Onder de Bestrijdingsmiddelenwet 1962 waren totaal circa 40 werkzame stoffen uitgezonderd van de beoordeling volgens die wet. Deze stoffen waren opgesomd in de Regeling uitzondering bestrijdingsmiddelen (Rub). Deze regeling bevatte stoffen die te algemeen verkrijgbaar waren om een exclusieve toelating als gewasbeschermingsmiddel met bijbehorende merkbescherming te verkrijgen of stoffen waarvan de toepassing als relatief ongevaarlijk werd gezien. Het ging daarbij om «huis-, tuin- en keukenmiddelen» zoals bier ter bestrijding van slakken, maar ook om serieuzere stoffen voor professioneel gebruik zoals zwavelzuur of koolzuurgas. In 2007 is deze regeling vervallen, tegelijk met de inwerkingtreding van de Wet gewasbeschermingsmiddelen en biociden. In die wet werd namelijk geregeld dat iedere stof en ieder middel moet zijn beoordeeld op zijn effecten voor mens, dier en milieu voordat het mag worden gebruikt, en dat was bij de bedoelde stoffen niet het geval. Teneinde te voorkomen dat vanaf dat moment de stoffen niet meer mochten worden gebruikt, zijn deze stoffen bij wijze van overgangsrecht bij de wet aangemerkt als toelating. Men spreekt daarom wel van Rub-toelatingen.
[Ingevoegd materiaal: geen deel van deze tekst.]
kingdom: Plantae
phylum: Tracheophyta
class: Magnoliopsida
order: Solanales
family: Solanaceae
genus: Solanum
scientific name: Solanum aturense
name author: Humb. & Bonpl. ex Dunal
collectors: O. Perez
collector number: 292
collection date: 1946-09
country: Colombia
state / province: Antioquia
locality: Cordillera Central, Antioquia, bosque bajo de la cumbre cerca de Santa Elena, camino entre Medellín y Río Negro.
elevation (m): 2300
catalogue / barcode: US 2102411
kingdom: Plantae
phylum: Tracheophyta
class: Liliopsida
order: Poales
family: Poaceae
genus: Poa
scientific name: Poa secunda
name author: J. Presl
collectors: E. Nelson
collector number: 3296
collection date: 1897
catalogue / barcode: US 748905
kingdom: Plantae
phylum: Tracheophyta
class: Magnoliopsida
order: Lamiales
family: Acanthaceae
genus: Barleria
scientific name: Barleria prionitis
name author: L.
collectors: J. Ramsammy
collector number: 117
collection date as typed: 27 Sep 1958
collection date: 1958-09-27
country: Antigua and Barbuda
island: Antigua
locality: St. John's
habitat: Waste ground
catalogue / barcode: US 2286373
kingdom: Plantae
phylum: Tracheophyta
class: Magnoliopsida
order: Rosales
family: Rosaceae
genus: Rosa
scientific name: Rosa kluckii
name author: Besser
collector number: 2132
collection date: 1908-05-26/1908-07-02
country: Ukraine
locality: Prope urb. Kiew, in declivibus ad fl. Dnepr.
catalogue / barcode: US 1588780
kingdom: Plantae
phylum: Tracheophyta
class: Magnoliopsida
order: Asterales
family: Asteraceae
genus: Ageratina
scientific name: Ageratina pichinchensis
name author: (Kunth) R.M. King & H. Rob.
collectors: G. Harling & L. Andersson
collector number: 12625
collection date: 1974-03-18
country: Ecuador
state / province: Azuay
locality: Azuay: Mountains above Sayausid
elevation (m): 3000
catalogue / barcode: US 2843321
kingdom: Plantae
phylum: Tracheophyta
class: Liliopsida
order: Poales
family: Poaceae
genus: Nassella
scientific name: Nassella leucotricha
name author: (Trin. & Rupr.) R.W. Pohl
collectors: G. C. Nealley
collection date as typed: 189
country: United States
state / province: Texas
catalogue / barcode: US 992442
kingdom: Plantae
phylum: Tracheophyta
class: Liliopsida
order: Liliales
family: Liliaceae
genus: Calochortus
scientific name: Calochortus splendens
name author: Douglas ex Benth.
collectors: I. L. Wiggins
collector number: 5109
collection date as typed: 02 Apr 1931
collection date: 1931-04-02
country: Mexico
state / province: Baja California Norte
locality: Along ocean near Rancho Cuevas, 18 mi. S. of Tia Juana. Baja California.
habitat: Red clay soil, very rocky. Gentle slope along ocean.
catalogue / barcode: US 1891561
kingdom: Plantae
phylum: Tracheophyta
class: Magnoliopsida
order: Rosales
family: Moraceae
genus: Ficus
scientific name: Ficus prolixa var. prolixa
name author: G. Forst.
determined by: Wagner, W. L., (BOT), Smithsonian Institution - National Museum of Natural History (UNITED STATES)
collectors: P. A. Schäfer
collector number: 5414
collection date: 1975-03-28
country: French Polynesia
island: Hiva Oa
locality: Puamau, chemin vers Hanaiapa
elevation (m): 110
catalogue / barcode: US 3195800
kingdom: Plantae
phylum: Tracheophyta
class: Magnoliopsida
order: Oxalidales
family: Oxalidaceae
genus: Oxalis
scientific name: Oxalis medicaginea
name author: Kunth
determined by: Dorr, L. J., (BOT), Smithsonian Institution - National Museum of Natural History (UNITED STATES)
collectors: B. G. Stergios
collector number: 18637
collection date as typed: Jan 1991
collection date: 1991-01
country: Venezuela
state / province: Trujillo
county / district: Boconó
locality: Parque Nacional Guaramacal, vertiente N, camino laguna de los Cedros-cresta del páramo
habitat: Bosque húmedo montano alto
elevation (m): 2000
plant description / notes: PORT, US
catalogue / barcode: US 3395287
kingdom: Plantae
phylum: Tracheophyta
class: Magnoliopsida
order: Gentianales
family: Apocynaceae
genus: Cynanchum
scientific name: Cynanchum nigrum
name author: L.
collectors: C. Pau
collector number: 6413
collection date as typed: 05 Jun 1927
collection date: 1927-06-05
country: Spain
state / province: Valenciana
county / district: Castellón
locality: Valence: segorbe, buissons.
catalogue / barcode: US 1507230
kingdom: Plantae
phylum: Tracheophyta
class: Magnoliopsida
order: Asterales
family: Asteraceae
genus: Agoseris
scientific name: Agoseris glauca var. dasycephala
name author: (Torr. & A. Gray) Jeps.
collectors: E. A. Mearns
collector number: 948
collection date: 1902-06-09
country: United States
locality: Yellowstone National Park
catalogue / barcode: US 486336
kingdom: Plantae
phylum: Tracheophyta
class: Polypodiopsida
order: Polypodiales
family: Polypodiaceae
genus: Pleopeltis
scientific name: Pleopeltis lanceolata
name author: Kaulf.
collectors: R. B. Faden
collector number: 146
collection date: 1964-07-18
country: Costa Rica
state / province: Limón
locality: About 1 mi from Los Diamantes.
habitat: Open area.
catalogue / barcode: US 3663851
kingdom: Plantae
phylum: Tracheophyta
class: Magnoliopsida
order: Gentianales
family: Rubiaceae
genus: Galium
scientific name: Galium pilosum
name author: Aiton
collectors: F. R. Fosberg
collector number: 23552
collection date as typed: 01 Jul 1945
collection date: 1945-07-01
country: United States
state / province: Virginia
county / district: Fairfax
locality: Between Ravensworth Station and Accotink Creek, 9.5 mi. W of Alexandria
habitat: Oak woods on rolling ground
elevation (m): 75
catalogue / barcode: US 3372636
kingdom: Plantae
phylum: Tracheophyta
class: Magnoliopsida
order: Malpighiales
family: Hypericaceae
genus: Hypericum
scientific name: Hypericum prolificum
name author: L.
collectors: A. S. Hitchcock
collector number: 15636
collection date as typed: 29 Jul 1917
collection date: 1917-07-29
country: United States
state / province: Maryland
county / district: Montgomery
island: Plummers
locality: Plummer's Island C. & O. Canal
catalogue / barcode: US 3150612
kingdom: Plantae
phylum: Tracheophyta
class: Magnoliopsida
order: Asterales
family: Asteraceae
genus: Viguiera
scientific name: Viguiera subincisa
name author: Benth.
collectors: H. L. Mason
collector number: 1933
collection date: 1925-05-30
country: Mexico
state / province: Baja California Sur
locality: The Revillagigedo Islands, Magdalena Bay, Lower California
Het overgangsrecht bepaalde dat deze stoffen waren toegelaten, totdat het (Ctgb) a. de toelating zou intrekken of wijzigen, of b. zou besluiten tot een nieuwe toelating op grond van de wet, na een beoordeling van de effecten op mens, dier en milieu. Een dergelijke beoordeling heeft echter nog niet plaatsgevonden.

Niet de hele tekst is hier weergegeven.